Болтали, что он был влюблен в жену гельсингфорского губернатора Верейского, приходясь ей, Марии Гавриловне, кузеном по материнской линии. Мол, потому-то он и вышел столь скоропостижно в отставку, что, не имея другой возможности, хотел следовать за ней, когда генерал Верейский получил назначение в Гельсингфорс. О нем говорили, что еще в самой нежной молодости он был жесток с женщинами, причем известных по своему дурному поведению даже не удостаивал внимания, зато тех, кого почитали воплощением чистоты и невинности, делал объектом своих неумолимых преследований. Ну, а если он просто хотел проверить натуральность невинности и силу чистоты, что тогда? - хотите сказать, что он искушал, но как иначе добиться истины и определить - фальшивая ли перед вами монета, как не попробовав ее на зуб?

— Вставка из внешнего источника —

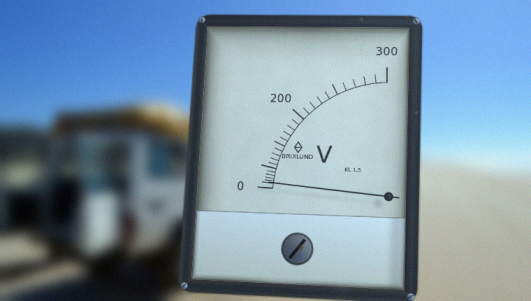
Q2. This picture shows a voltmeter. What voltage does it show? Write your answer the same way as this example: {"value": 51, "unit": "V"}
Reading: {"value": 50, "unit": "V"}
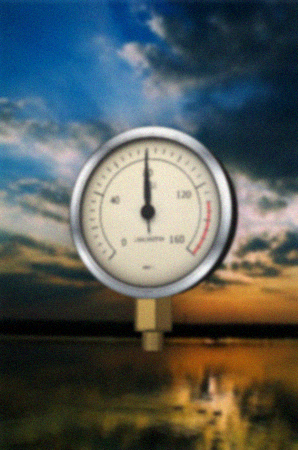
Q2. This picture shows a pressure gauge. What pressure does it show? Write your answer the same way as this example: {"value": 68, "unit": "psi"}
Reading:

Насколько я понял, с Х** они познакомились еще в Петербурге, но коротко сошлись уже в Финляндии, где каждый отбывал свою повинность - Х** искупал последствия юношеской шалости, за которую был наказан, по мнению многих, чересчур жестоко, Р., которого не смущала толстая солдатская шинель, хотя и не особо прельщал романтический бред модных стихов (слава которых обогнала появление поэта у финских скал), покровительствовал ему без тени насмешки или осуждения, стараясь ничем не задеть самолюбия пылкого и слишком юного сердца.

Их первая после Петербурга встреча была столь знаменательна, что о ней я расскажу подробнее. В зале ресторации (если вы бывали в Гельсингфорсе, то помните, что она располагалась в двух шагах от порта) был назначен бал по подписке. В 9 часов все съехались. Р. стоял позади одной толстой дамы, осененной розовыми перьями; пышность ее платья напоминала времена фижм, а пестрота ее негладкой кожи - счастливую эпоху мушек из черной тафты. Самая большая бородавка на ее шее прикрыта была фермуаром. Она с возмущением обсуждала появление на балу двух дам - одна из них была пожилая, другая молоденькая, стройная. Одеты они были по строгим правилам лучшего вкуса: ничего лишнего. На той, что казалась дочерью, было изящное платье gris de perles; легкий газовый шарфик вился вокруг ее локотков. Туфельки couleur puce открывали ее ножку так мило, что даже не посвященный во влажные таинства красоты непременно бы ахнул, хотя б от удивления. Ее легкая аристократическая походка имела в себе что-то девственное, ускользающее от определения, но понятное взору. Когда она прошла мимо Р., на него повеяло тем неизъяснимым ароматом, которым дышит иногда записка милой женщины.